En estos meses de verano me he propuesto tomarme un descanso, de modo que no escribiré con mucha asiduidad, pero desde la distancia observas hechos curiosos que merecen una pequeña reflexión y es lo que tengo intención de hacer de vez en cuando en estos meses estivales.

Los entendidos seguramente conocerán la clave de por qué unos cuantos toros bravos corren en medio de unos cuantos individuos y no se llevan cada día a varios por delante. Durante cada encierro da la impresión de que los toros quieren terminar cuanto antes y abandonar a toda prisa la compañía de seres que, a tenor de lo visto, valoran poco su vida. Si te fijas en las caras de los toros, están diciendo que los dejen tranquilos y que no quieren hacer daño a nadie.

Hay momentos en los que con sólo girar ligeramente la cabeza podrían cornear a dos o tres corredores sin apenas variar su ritmo.

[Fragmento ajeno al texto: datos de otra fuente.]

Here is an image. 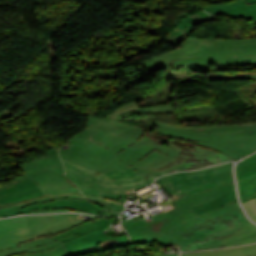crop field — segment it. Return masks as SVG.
Segmentation results:
<instances>
[{
	"label": "crop field",
	"instance_id": "1",
	"mask_svg": "<svg viewBox=\"0 0 256 256\" xmlns=\"http://www.w3.org/2000/svg\"><path fill=\"white\" fill-rule=\"evenodd\" d=\"M226 184L172 201L175 209L146 220L123 223L132 243L156 241L161 246L177 245L181 251L222 248L220 239L251 222L238 201L199 217L189 206L208 202L235 187L230 163L215 166Z\"/></svg>",
	"mask_w": 256,
	"mask_h": 256
},
{
	"label": "crop field",
	"instance_id": "2",
	"mask_svg": "<svg viewBox=\"0 0 256 256\" xmlns=\"http://www.w3.org/2000/svg\"><path fill=\"white\" fill-rule=\"evenodd\" d=\"M248 64H256V38L206 40L189 36L179 48L142 62L149 72L162 68L208 72L209 81L256 79V73L227 76L229 66Z\"/></svg>",
	"mask_w": 256,
	"mask_h": 256
},
{
	"label": "crop field",
	"instance_id": "3",
	"mask_svg": "<svg viewBox=\"0 0 256 256\" xmlns=\"http://www.w3.org/2000/svg\"><path fill=\"white\" fill-rule=\"evenodd\" d=\"M164 141L157 135L144 134L114 157L151 182L166 173L198 169L242 157L215 143L192 142L180 149Z\"/></svg>",
	"mask_w": 256,
	"mask_h": 256
},
{
	"label": "crop field",
	"instance_id": "4",
	"mask_svg": "<svg viewBox=\"0 0 256 256\" xmlns=\"http://www.w3.org/2000/svg\"><path fill=\"white\" fill-rule=\"evenodd\" d=\"M162 113L174 112L171 105L156 106L141 109L140 105L131 101L104 118L89 116L86 128L79 132L78 135L92 140L116 153L133 144L147 130L130 126L119 122L126 115L133 113Z\"/></svg>",
	"mask_w": 256,
	"mask_h": 256
},
{
	"label": "crop field",
	"instance_id": "5",
	"mask_svg": "<svg viewBox=\"0 0 256 256\" xmlns=\"http://www.w3.org/2000/svg\"><path fill=\"white\" fill-rule=\"evenodd\" d=\"M147 129L193 141L215 142L243 156L256 150V123L217 127H176L151 121Z\"/></svg>",
	"mask_w": 256,
	"mask_h": 256
},
{
	"label": "crop field",
	"instance_id": "6",
	"mask_svg": "<svg viewBox=\"0 0 256 256\" xmlns=\"http://www.w3.org/2000/svg\"><path fill=\"white\" fill-rule=\"evenodd\" d=\"M78 214L20 216L0 220V251L37 237L55 234L90 219ZM91 221V220H90Z\"/></svg>",
	"mask_w": 256,
	"mask_h": 256
},
{
	"label": "crop field",
	"instance_id": "7",
	"mask_svg": "<svg viewBox=\"0 0 256 256\" xmlns=\"http://www.w3.org/2000/svg\"><path fill=\"white\" fill-rule=\"evenodd\" d=\"M57 149L49 150V157L22 166L25 175L12 180L14 183L31 177L46 196L18 202L20 208L30 204L52 201L54 198H85L82 193L63 176L64 168Z\"/></svg>",
	"mask_w": 256,
	"mask_h": 256
},
{
	"label": "crop field",
	"instance_id": "8",
	"mask_svg": "<svg viewBox=\"0 0 256 256\" xmlns=\"http://www.w3.org/2000/svg\"><path fill=\"white\" fill-rule=\"evenodd\" d=\"M62 161L66 167L65 176L81 191L110 195H127L132 190L151 183L129 168L102 174L71 163L65 159H62Z\"/></svg>",
	"mask_w": 256,
	"mask_h": 256
},
{
	"label": "crop field",
	"instance_id": "9",
	"mask_svg": "<svg viewBox=\"0 0 256 256\" xmlns=\"http://www.w3.org/2000/svg\"><path fill=\"white\" fill-rule=\"evenodd\" d=\"M64 145L68 148H60V156L86 168L107 173L129 167L113 157L116 153L78 135Z\"/></svg>",
	"mask_w": 256,
	"mask_h": 256
},
{
	"label": "crop field",
	"instance_id": "10",
	"mask_svg": "<svg viewBox=\"0 0 256 256\" xmlns=\"http://www.w3.org/2000/svg\"><path fill=\"white\" fill-rule=\"evenodd\" d=\"M175 200L183 196L224 184L214 167L186 173H176L157 180Z\"/></svg>",
	"mask_w": 256,
	"mask_h": 256
},
{
	"label": "crop field",
	"instance_id": "11",
	"mask_svg": "<svg viewBox=\"0 0 256 256\" xmlns=\"http://www.w3.org/2000/svg\"><path fill=\"white\" fill-rule=\"evenodd\" d=\"M0 256H67L62 243L41 237L0 252Z\"/></svg>",
	"mask_w": 256,
	"mask_h": 256
},
{
	"label": "crop field",
	"instance_id": "12",
	"mask_svg": "<svg viewBox=\"0 0 256 256\" xmlns=\"http://www.w3.org/2000/svg\"><path fill=\"white\" fill-rule=\"evenodd\" d=\"M42 208H74L87 211H98L103 208L91 203L89 200L83 199H55L53 202H46L40 204L30 205L23 209H19L16 203H8L5 205L0 204V217L14 214H27L32 210Z\"/></svg>",
	"mask_w": 256,
	"mask_h": 256
},
{
	"label": "crop field",
	"instance_id": "13",
	"mask_svg": "<svg viewBox=\"0 0 256 256\" xmlns=\"http://www.w3.org/2000/svg\"><path fill=\"white\" fill-rule=\"evenodd\" d=\"M44 193L35 185L31 178L14 184L8 181L0 185V203L18 202L43 196Z\"/></svg>",
	"mask_w": 256,
	"mask_h": 256
},
{
	"label": "crop field",
	"instance_id": "14",
	"mask_svg": "<svg viewBox=\"0 0 256 256\" xmlns=\"http://www.w3.org/2000/svg\"><path fill=\"white\" fill-rule=\"evenodd\" d=\"M240 200L256 193V154L239 162L235 168Z\"/></svg>",
	"mask_w": 256,
	"mask_h": 256
},
{
	"label": "crop field",
	"instance_id": "15",
	"mask_svg": "<svg viewBox=\"0 0 256 256\" xmlns=\"http://www.w3.org/2000/svg\"><path fill=\"white\" fill-rule=\"evenodd\" d=\"M203 8L211 14H222L232 18H246L256 23V3L246 5L244 0H239L233 1L230 4L206 6Z\"/></svg>",
	"mask_w": 256,
	"mask_h": 256
},
{
	"label": "crop field",
	"instance_id": "16",
	"mask_svg": "<svg viewBox=\"0 0 256 256\" xmlns=\"http://www.w3.org/2000/svg\"><path fill=\"white\" fill-rule=\"evenodd\" d=\"M217 19L214 16L208 15L205 12H199L197 14L191 15L183 20L178 26H176L169 35L164 39L175 46H179L182 41L191 34L194 30H196L193 26L206 21Z\"/></svg>",
	"mask_w": 256,
	"mask_h": 256
},
{
	"label": "crop field",
	"instance_id": "17",
	"mask_svg": "<svg viewBox=\"0 0 256 256\" xmlns=\"http://www.w3.org/2000/svg\"><path fill=\"white\" fill-rule=\"evenodd\" d=\"M181 256H256V244L222 250L181 253Z\"/></svg>",
	"mask_w": 256,
	"mask_h": 256
},
{
	"label": "crop field",
	"instance_id": "18",
	"mask_svg": "<svg viewBox=\"0 0 256 256\" xmlns=\"http://www.w3.org/2000/svg\"><path fill=\"white\" fill-rule=\"evenodd\" d=\"M222 242L225 247L256 242V226L250 223L233 236L222 239Z\"/></svg>",
	"mask_w": 256,
	"mask_h": 256
},
{
	"label": "crop field",
	"instance_id": "19",
	"mask_svg": "<svg viewBox=\"0 0 256 256\" xmlns=\"http://www.w3.org/2000/svg\"><path fill=\"white\" fill-rule=\"evenodd\" d=\"M236 200L237 199H236V193H235V188H234L232 191L216 198L215 200H213L209 203H206V204H203V205L192 206L191 208L196 213V215L198 216V215H201L205 212H208L210 210L218 208L222 205L232 203Z\"/></svg>",
	"mask_w": 256,
	"mask_h": 256
},
{
	"label": "crop field",
	"instance_id": "20",
	"mask_svg": "<svg viewBox=\"0 0 256 256\" xmlns=\"http://www.w3.org/2000/svg\"><path fill=\"white\" fill-rule=\"evenodd\" d=\"M249 217L256 222V199L243 203Z\"/></svg>",
	"mask_w": 256,
	"mask_h": 256
},
{
	"label": "crop field",
	"instance_id": "21",
	"mask_svg": "<svg viewBox=\"0 0 256 256\" xmlns=\"http://www.w3.org/2000/svg\"><path fill=\"white\" fill-rule=\"evenodd\" d=\"M71 210H74V209H43V210L33 211L31 213L55 212V211H71ZM74 211L85 212V213L96 214V215H106L104 210L98 211V212H86V211H81V210H74Z\"/></svg>",
	"mask_w": 256,
	"mask_h": 256
},
{
	"label": "crop field",
	"instance_id": "22",
	"mask_svg": "<svg viewBox=\"0 0 256 256\" xmlns=\"http://www.w3.org/2000/svg\"><path fill=\"white\" fill-rule=\"evenodd\" d=\"M84 195H88V196H94V197H100V198H106V199H110V200H117L118 196H109V195H100V194H95V193H87V192H83Z\"/></svg>",
	"mask_w": 256,
	"mask_h": 256
},
{
	"label": "crop field",
	"instance_id": "23",
	"mask_svg": "<svg viewBox=\"0 0 256 256\" xmlns=\"http://www.w3.org/2000/svg\"><path fill=\"white\" fill-rule=\"evenodd\" d=\"M90 198V197H88ZM91 200H93L94 202H96L98 205L104 207V208H108L109 204L111 201L108 200H102V199H96V198H90Z\"/></svg>",
	"mask_w": 256,
	"mask_h": 256
},
{
	"label": "crop field",
	"instance_id": "24",
	"mask_svg": "<svg viewBox=\"0 0 256 256\" xmlns=\"http://www.w3.org/2000/svg\"><path fill=\"white\" fill-rule=\"evenodd\" d=\"M124 207H122V204L120 203H116V202H112L109 210H114V211H123Z\"/></svg>",
	"mask_w": 256,
	"mask_h": 256
},
{
	"label": "crop field",
	"instance_id": "25",
	"mask_svg": "<svg viewBox=\"0 0 256 256\" xmlns=\"http://www.w3.org/2000/svg\"><path fill=\"white\" fill-rule=\"evenodd\" d=\"M157 256H178V253H173V254H157Z\"/></svg>",
	"mask_w": 256,
	"mask_h": 256
},
{
	"label": "crop field",
	"instance_id": "26",
	"mask_svg": "<svg viewBox=\"0 0 256 256\" xmlns=\"http://www.w3.org/2000/svg\"><path fill=\"white\" fill-rule=\"evenodd\" d=\"M247 4H250V3H255L256 0H245Z\"/></svg>",
	"mask_w": 256,
	"mask_h": 256
},
{
	"label": "crop field",
	"instance_id": "27",
	"mask_svg": "<svg viewBox=\"0 0 256 256\" xmlns=\"http://www.w3.org/2000/svg\"><path fill=\"white\" fill-rule=\"evenodd\" d=\"M254 198H256V194H255L254 196H252L251 198H249V199H246V200H242V201H241V203H242V202H245V201H247V200H251V199H254Z\"/></svg>",
	"mask_w": 256,
	"mask_h": 256
},
{
	"label": "crop field",
	"instance_id": "28",
	"mask_svg": "<svg viewBox=\"0 0 256 256\" xmlns=\"http://www.w3.org/2000/svg\"><path fill=\"white\" fill-rule=\"evenodd\" d=\"M106 213H107V215H119L120 213H111V212H107L106 211Z\"/></svg>",
	"mask_w": 256,
	"mask_h": 256
},
{
	"label": "crop field",
	"instance_id": "29",
	"mask_svg": "<svg viewBox=\"0 0 256 256\" xmlns=\"http://www.w3.org/2000/svg\"><path fill=\"white\" fill-rule=\"evenodd\" d=\"M125 197H126V196H122V197H121V201H120V202H124Z\"/></svg>",
	"mask_w": 256,
	"mask_h": 256
},
{
	"label": "crop field",
	"instance_id": "30",
	"mask_svg": "<svg viewBox=\"0 0 256 256\" xmlns=\"http://www.w3.org/2000/svg\"><path fill=\"white\" fill-rule=\"evenodd\" d=\"M254 26H256V24Z\"/></svg>",
	"mask_w": 256,
	"mask_h": 256
}]
</instances>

Nunca he sentido la menor inclinación a correr delante de toros en los Sanfermines y eso que viví durante mucho tiempo muy cerca, pero el hecho de jugar a la ruleta rusa con el destino no me ha motivado mucho.

¿Qué pasará por la cabeza de los corredores cuando deciden competir con toros, cuyo volumen y fuerza supera 5 veces o más la de una persona? ¿Qué les pasará por la cabeza a los toros cuando se ven envueltos en una marea humana a la que deben sortear? Supongo que ante la enormidad de objetivos y la facilidad para cornearlos sin inmutarse, deben pasar de todo. Deben pensar lo mismo que los leones recién comidos, tumbados al sol a menos de 20 metros de una manada de gacelas.

La imagen de un encierro cualquiera la encontré en Riau Riau.